February 1, 2018

Old enough to fight our wars, but not to drink?

Alternet -When it comes to the legal drinking age, the United States is out of step with the rest of the world. In more than 100 countries, the legal drinking age is 18 or 19, while only the U.S. and 11 other countries (Côte d'Ivoire, Equatorial Guinea, Iraq, Kiribati, Micronesia, Mongolia, Nauru, Oman, Palau, Samoa, and Sri Lanka) set it at 21.

Our northern neighbor, Canada, has a drinking age of 18 or 19, depending on the province, and our southern neighbor, Mexico, sets the age at 18. Most European countries go with 18, and the others go even lower.

In fact, more countries have a legal drinking age lower than 18 than set it at 21. Those include a dozen European countries, such as Portugal, which allows drinking anything at age 16; Germany, which allows beer drinking at 16; and Switzerland, where 16-year-olds can drink beer and wine.

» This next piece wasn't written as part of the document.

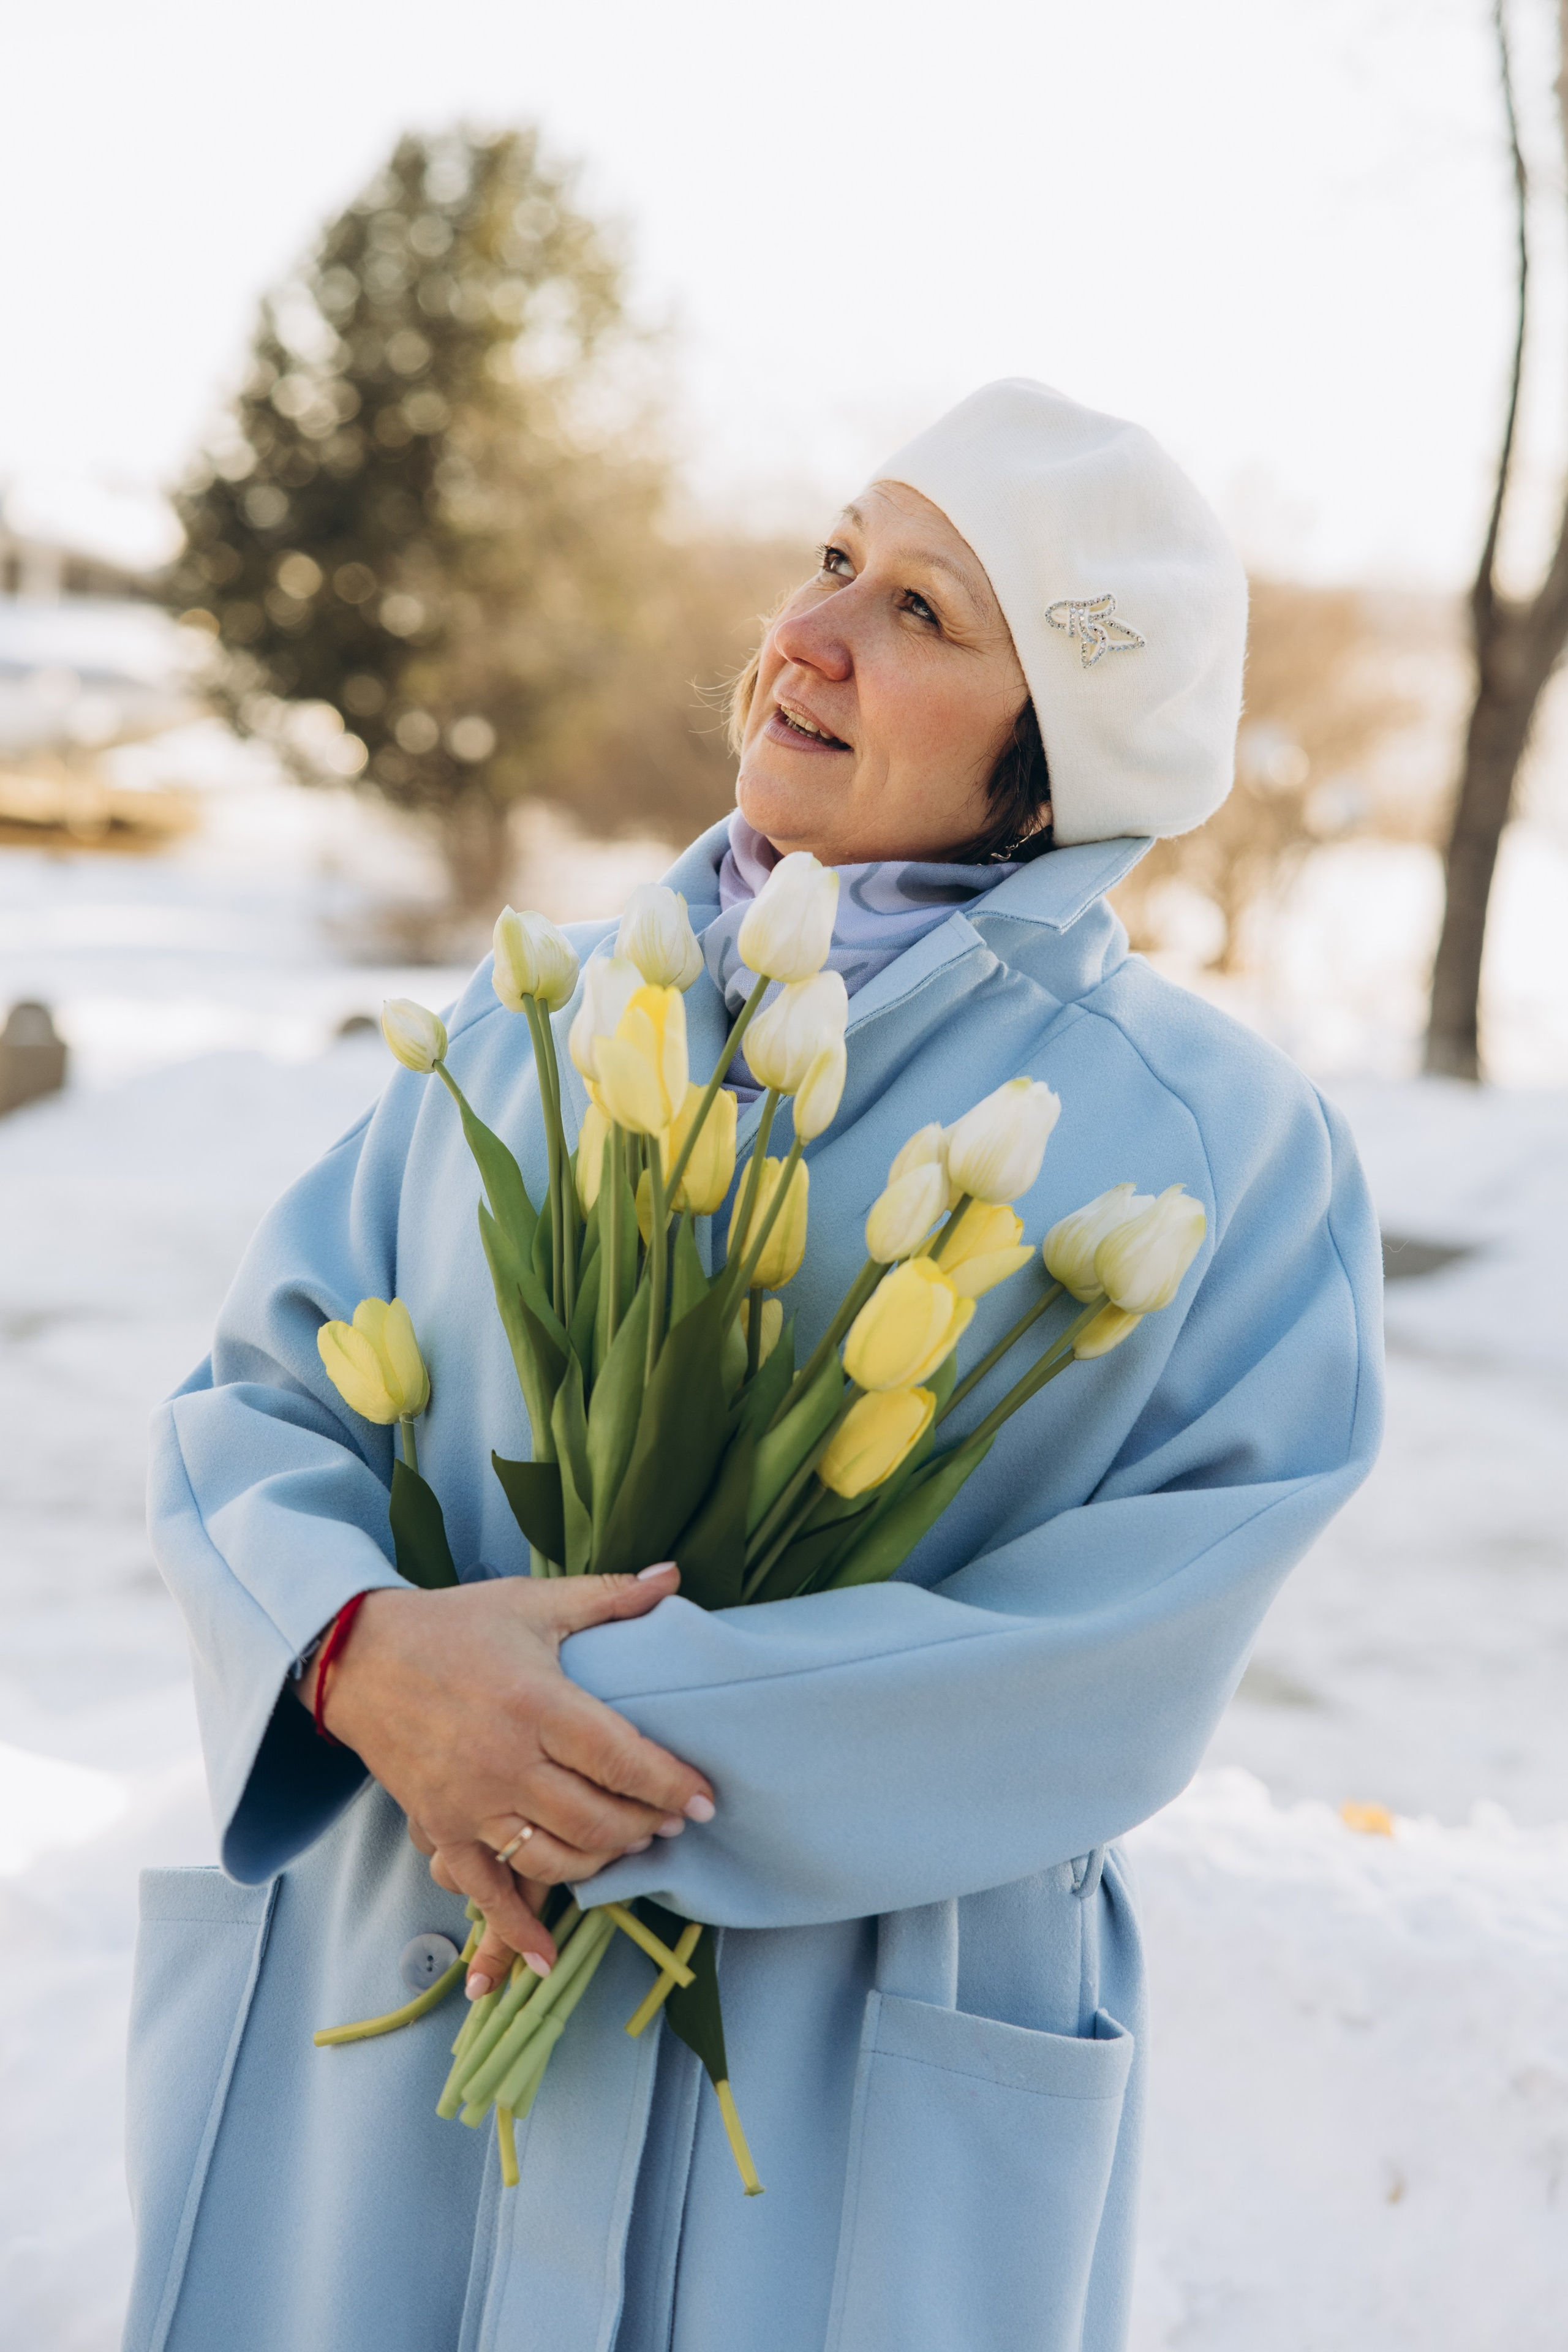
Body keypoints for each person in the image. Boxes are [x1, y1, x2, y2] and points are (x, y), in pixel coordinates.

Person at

Setting the legal drinking age is the domain of the states, but that has not really been the case in the U.S. Although in the 1970s, more than half the states lowered the drinking age from 21 to 20, 19, or 18 as they shrugged off the hangovers of Prohibition, Congress in 1984 made the states an offer they couldn't refuse: With the enactment of the National Minimum Drinking Age Act, the states could choose between raising the age to 21 or losing their federal highway funds. They went with keeping their federal dollars.